Auch in diesem Jahr werden führende Marken Konsumenten und Fachbesucher mit ihren Angeboten und Informationen im Bereich Consumer-Technologien ansprechen. Dazu gehören etablierte Partner des Fachhandels wie AEG, BSH, Jura, Liebherr, LG oder Miele, Sony ist wieder im Creator Hub anzutreffen, die Marke Panasonic gleich zweimal: Panasonic Marketing in Halle 6.2 und Panasonic TV (SWMEU) in Halle 8. 2. Repräsentative Stände haben wichtige chinesische Großkonzerne angekündigt, darunter Dreame, Haier, Hisense, Midea und TCL. Erstmals mit einem Stand ist der chinesische Technologiekonzern Xiaomi vertreten, der damit nach eigener Aussage sein langfristiges Engagement in Europa bekräftigen will.

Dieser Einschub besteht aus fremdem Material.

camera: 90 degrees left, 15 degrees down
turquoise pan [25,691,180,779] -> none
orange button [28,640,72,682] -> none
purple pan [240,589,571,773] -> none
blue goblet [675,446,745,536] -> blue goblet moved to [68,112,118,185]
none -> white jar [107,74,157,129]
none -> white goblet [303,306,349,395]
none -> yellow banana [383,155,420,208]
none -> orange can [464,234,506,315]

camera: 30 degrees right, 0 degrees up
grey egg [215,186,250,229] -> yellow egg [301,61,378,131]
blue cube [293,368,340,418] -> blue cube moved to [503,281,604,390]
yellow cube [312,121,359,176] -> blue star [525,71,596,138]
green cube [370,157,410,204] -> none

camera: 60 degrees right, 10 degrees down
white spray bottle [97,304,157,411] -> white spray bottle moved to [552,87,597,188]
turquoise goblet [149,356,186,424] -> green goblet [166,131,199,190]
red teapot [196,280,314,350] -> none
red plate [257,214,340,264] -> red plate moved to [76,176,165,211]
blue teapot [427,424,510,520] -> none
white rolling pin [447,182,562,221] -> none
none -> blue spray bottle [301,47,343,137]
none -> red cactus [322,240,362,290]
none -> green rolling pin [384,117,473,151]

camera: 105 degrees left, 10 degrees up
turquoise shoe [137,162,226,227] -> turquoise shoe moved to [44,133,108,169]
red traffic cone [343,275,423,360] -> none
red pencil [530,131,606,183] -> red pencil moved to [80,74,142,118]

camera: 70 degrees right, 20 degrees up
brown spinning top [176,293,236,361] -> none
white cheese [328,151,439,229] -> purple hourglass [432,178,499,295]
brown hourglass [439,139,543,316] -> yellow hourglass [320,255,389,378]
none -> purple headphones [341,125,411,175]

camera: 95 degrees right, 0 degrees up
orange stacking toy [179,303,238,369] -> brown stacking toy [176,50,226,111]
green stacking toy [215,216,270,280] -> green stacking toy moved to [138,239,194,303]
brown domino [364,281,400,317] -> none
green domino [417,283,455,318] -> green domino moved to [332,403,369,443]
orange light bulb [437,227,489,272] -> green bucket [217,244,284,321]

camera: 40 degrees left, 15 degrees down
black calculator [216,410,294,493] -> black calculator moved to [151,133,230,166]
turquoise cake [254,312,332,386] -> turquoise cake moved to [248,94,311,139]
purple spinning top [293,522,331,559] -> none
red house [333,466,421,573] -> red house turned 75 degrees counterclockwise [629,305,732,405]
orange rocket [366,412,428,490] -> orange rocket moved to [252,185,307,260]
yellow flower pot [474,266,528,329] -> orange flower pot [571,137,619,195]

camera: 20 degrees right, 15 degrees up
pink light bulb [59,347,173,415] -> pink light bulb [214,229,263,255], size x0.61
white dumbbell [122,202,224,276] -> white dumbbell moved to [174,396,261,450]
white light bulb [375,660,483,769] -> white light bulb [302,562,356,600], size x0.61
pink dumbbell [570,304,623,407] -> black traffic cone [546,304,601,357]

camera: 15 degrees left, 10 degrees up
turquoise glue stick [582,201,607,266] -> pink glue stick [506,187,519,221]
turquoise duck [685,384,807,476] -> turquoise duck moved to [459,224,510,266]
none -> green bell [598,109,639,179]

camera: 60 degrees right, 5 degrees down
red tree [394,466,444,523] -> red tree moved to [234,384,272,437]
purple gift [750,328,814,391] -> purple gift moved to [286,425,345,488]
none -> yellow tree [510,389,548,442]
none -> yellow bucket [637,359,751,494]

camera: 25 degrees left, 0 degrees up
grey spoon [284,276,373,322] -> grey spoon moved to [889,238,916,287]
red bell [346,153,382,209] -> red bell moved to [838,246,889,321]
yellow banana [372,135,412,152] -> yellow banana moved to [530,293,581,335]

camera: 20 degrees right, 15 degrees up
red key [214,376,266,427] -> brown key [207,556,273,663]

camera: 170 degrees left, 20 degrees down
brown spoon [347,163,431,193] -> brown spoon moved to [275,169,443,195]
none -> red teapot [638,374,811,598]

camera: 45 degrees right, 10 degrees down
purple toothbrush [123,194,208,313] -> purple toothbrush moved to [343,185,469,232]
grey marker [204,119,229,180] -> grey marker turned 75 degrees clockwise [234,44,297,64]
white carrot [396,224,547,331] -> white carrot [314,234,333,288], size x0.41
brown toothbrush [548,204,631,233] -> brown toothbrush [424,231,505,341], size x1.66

Auf der IFA will das Unternehmen dem europäischen Publikum erstmals sein intelligentes Ökosystem „Human x Car X Home“ präsentieren und dabei auch wichtige neue Produkte vorstellen. Europa zähle zu den weltweit führenden Innovationsstandorten für Consumer-Technologien, Industrie-Design, Auto-Entwicklungen und Smart Home Lösungen, erklärte das Unternehmen. Damit nehme der Kontinent eine Schlüsselrolle in der Wachstumsstrategie von Xiaomi ein, das für den Zeitraum 2026 bis 2030 globale Gesamtinvestitionen von über 24 Milliarden Euro in Forschung und Entwicklung plant. Diese Mittel sollen maßgeblich in die Weiterentwicklung von Künstlicher Intelligenz, Elektrofahrzeugen, Robotik, Betriebssystemen und weiteren Schlüssel-Technologien fließen. Auf der IFA will Xiaomi demonstrieren, wie Künstliche Intelligenz über einzelne Geräte hinaus nahtlos in den Alltag integriert werden kann. Im ersten Quartal 2026 umfasste das KI-Ökosystem des Konzerns, der 520 eigene Geschäfte außerhalb Chinas betreibt, weltweit mehr als 1,1 Milliarden vernetzte Geräte. Das Portfolio erstreckt sich über 130 Produktkategorien mit über 2.000 Produkten – von Gesundheits- und Haushaltslösungen über Unterhaltung und Mobilität bis zu intelligenten Wohnkonzepten.

Von einem repräsentativen Stand verabschiedet hat sich dagegen der koreanische Technologie-Konzern Samsung (siehe Infokasten). Auf der bisherigen Fläche im City Cube hat die IFA die neue Retail Innovation Zone als zentralen Anlaufpunkt für den Fachhandel platziert (siehe PoS-MAIL 6-4/2026, S. 5). Hier sind auch alle wichtigen Fachhandelskooperationen aus Deutschland vertreten.